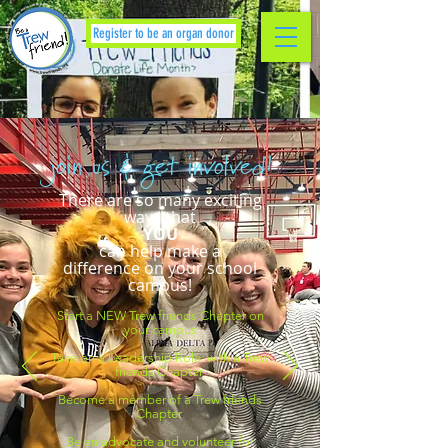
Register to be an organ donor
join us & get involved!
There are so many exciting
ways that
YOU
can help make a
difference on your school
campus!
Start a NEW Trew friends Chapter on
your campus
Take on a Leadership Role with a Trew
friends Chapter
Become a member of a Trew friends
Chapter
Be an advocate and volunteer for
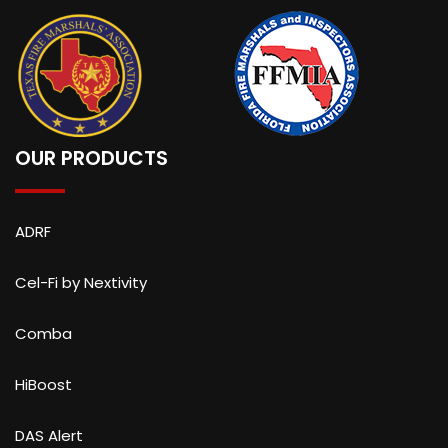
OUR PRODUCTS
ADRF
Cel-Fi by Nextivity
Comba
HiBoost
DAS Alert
★ ★ ★ ★
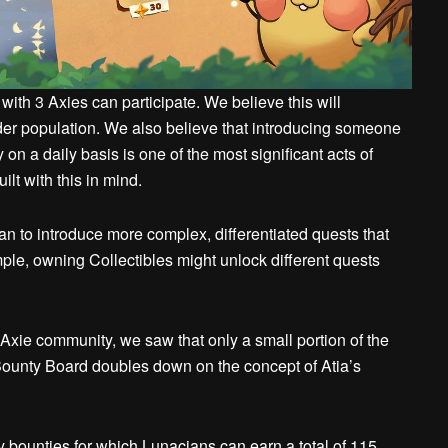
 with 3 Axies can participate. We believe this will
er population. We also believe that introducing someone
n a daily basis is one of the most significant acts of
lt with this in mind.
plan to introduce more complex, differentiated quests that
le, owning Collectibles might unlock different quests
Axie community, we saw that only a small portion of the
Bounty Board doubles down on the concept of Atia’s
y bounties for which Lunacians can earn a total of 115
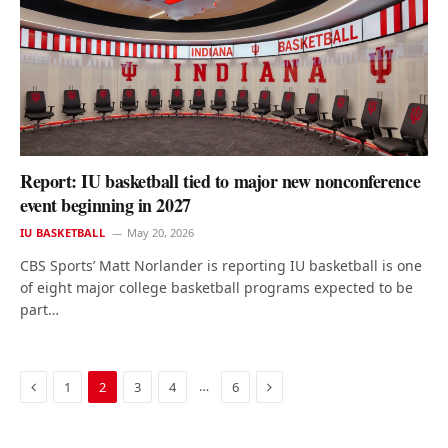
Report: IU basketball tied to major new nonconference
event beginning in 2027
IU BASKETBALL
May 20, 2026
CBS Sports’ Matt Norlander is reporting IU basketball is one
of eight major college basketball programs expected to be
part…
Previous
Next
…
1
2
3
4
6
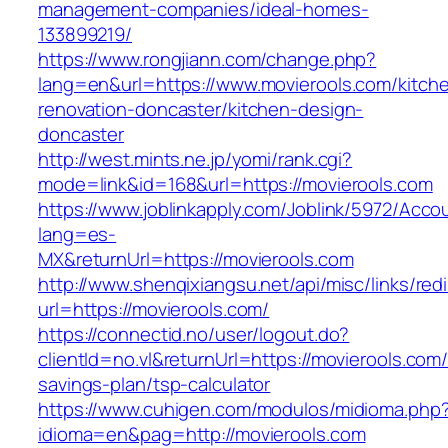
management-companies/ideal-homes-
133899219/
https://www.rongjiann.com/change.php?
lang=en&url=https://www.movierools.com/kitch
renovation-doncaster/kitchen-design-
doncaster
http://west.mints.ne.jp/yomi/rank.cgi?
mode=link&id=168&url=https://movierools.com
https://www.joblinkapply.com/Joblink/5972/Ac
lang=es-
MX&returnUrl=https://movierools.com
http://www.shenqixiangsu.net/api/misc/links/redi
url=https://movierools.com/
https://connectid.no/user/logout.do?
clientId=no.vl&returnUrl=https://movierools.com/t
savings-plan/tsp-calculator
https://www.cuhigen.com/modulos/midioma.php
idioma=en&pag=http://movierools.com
★ ★ ★ ★
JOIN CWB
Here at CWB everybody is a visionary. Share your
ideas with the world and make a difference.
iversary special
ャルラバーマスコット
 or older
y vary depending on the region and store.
★ ★ ★ ★
## Exercise instructions
Write out word for word the lines above that run from the one with "Report: IU basketball" to the one with "idioma=en&pag=http://movierools.com". Include both end lines; exclude the images.

## Exercise response
Report: IU basketball tied to major new nonconference
event beginning in 2027
IU BASKETBALL
May 20, 2026
CBS Sports’ Matt Norlander is reporting IU basketball is one
of eight major college basketball programs expected to be
part…
Previous
Next
…
1
2
3
4
6
management-companies/ideal-homes-
133899219/
https://www.rongjiann.com/change.php?
lang=en&url=https://www.movierools.com/kitch
renovation-doncaster/kitchen-design-
doncaster
http://west.mints.ne.jp/yomi/rank.cgi?
mode=link&id=168&url=https://movierools.com
https://www.joblinkapply.com/Joblink/5972/Ac
lang=es-
MX&returnUrl=https://movierools.com
http://www.shenqixiangsu.net/api/misc/links/redi
url=https://movierools.com/
https://connectid.no/user/logout.do?
clientId=no.vl&returnUrl=https://movierools.com/t
savings-plan/tsp-calculator
https://www.cuhigen.com/modulos/midioma.php
idioma=en&pag=http://movierools.com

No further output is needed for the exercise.